While there is debate over the best way to measure outcomes for cancer, the U.S. typically performs better in both mortality rates and five-year survival rates for breast and colorectal cancer. In 2010, the mortality rate for breast cancer in the U.S. was slightly better than the comparable country average.
During the same period, there was about a 29% difference in the mortality rate for colorectal cancer in the U.S. (17.6%) and the comparable country average (22.7%).
The five-year survival rates for breast cancer and colorectal cancer in the U.S. are higher than in comparable countries, but the survival rate for cervical cancer is slightly lower. While mortality rates are used to measure the outcomes for most diseases, the quality of cancer care is often assessed through five-year survival rates.
The use of five-year survival rates versus mortality rates has been debated recently, though, as survival rates may be more heavily influenced by the time of diagnosis than the actual longevity of the patient. One study also found that while the U.S. outperforms comparable countries on survival rates for breast and colorectal cancer, this is not the case for all cancers, including lung cancer.

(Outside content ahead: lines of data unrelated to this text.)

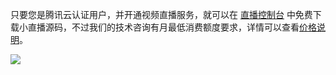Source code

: 只要您是腾讯云认证用户，并开通视频直播服务，就可以在 [直播控制台](https://console.qcloud.com/live/mlvbsdkdownload) 中免费下载小直播源码，不过我们的技术咨询有月最低消费额度要求，详情可以查看[价格说明](https://www.qcloud.com/doc/product/454/6557)。

![](//mc.qcloudimg.com/static/img/139c6a3847db276e7bc4fe32874d9891/image.png)
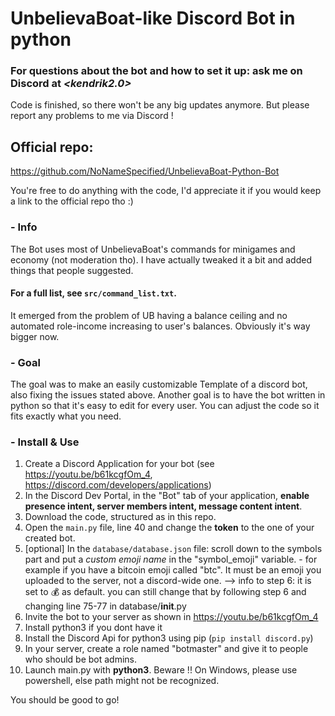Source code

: # **UnbelievaBoat-like Discord Bot in python**
### For questions about the bot and how to set it up: ask me on Discord at *<kendrik2.0>*

Code is finished, so there won't be any big updates anymore.
But please report any problems to me via Discord !

## Official repo:   
https://github.com/NoNameSpecified/UnbelievaBoat-Python-Bot

You're free to do anything with the code, I'd appreciate it if you would keep a link to the official repo tho :)


### - Info
The Bot uses most of UnbelievaBoat's commands for minigames and economy (not moderation tho).
I have actually tweaked it a bit and added things that people suggested. 
#### For a full list, see `src/command_list.txt`.
It emerged from the problem of UB having a balance ceiling and no automated role-income increasing to user's balances.
Obviously it's way bigger now.

### - Goal
The goal was to make an easily customizable Template of a discord bot, also fixing the issues stated above.
Another goal is to have the bot written in python so that it's easy to edit for every user. You can adjust the code so it fits exactly what you need.

### - Install & Use
1. Create a Discord Application for your bot (see https://youtu.be/b61kcgfOm_4, https://discord.com/developers/applications)
2. In the Discord Dev Portal, in the "Bot" tab of your application, **enable presence intent, server members intent, message content intent**.
3. Download the code, structured as in this repo.
4. Open the `main.py` file, line 40 and change the **token** to the one of your created bot.
5. [optional] In the `database/database.json` file: scroll down to the symbols part and put a *custom emoji name* in the "symbol_emoji" variable. - for example if you have a bitcoin emoji called "btc". It must be an emoji you uploaded to the server, not a discord-wide one.
    --> info to step 6: it is set to 💰 as default. you can still change that by following step 6 and changing line 75-77 in database/__init__.py
6. Invite the bot to your server as shown in https://youtu.be/b61kcgfOm_4
7. Install python3 if you dont have it
8. Install the Discord Api for python3 using pip (`pip install discord.py`)
9. In your server, create a role named "botmaster" and give it to people who should be bot admins.
10. Launch main.py with **python3**. Beware !! On Windows, please use powershell, else path might not be recognized.

You should be good to go!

U.S. health care spending has risen at historically low rates recently, but is expected to pick up
Health spending in the U.S. has grown at historically low levels since 2008, likely due to a combination of the economic downturn and slow recovery, as well as structural changes to the health system like higher patient cost-sharing.
Projections published on Health Affairs by the Centers for Medicare and Medicaid Services (CMS), however, suggest that health spending growth is picking back up, averaging 4.9% per year on a per capita basis from 2014-2024. For more on the recent slowdown and projected growth, check out our latest blog post.

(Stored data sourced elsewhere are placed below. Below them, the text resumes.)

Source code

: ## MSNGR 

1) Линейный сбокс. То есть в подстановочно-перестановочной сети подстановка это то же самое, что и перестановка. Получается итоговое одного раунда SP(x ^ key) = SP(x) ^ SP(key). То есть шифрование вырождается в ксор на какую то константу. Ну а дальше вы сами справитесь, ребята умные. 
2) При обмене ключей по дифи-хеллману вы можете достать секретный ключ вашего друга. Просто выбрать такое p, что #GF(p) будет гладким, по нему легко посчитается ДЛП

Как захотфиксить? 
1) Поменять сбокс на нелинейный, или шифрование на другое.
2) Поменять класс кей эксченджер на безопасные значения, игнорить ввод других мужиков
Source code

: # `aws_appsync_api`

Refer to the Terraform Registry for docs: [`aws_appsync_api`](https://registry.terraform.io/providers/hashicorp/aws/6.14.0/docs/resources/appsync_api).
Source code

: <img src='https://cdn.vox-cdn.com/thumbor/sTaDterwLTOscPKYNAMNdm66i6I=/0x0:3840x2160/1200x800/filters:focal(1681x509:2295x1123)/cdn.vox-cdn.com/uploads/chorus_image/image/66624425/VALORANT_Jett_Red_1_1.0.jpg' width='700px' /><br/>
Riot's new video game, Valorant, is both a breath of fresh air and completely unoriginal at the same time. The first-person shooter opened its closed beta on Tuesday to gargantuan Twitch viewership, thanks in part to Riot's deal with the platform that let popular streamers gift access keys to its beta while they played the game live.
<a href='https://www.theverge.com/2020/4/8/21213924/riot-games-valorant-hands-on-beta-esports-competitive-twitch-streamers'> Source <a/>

In 2013, the U.S. had the lowest insured rate of comparably wealthy countries
With just 86% of the U.S. population covered by health insurance in 2013, the U.S. has a lower rate of coverage than any comparably wealthy country. Greece was the only OECD country to have a lower insured rate, at 79%. The OECD average is 98% and comparable countries cover 100% of their populations. Health insurance shelters people from high medical costs that can result from illness and injury. The latest uninsured rate published by the CDC is 9.0%.
Comparing health spending in the U.S. to other countries is complicated, as each country has unique political, economic, and social attributes that contribute to its spending. Because health spending is closely associated with a country’s wealth, the remaining charts compare the U.S. to similar OECD countries – those that have above median national incomes (as measured by GDP) and also have above median income per person. The average amount spent on health per person in comparable OECD countries ($4,460) is roughly half that of the U.S. ($8,745). The average per capita health expense in the OECD overall (including smaller and lower-income countries) is significantly lower at $3,493 per person, or 40% of that spent in the U.S.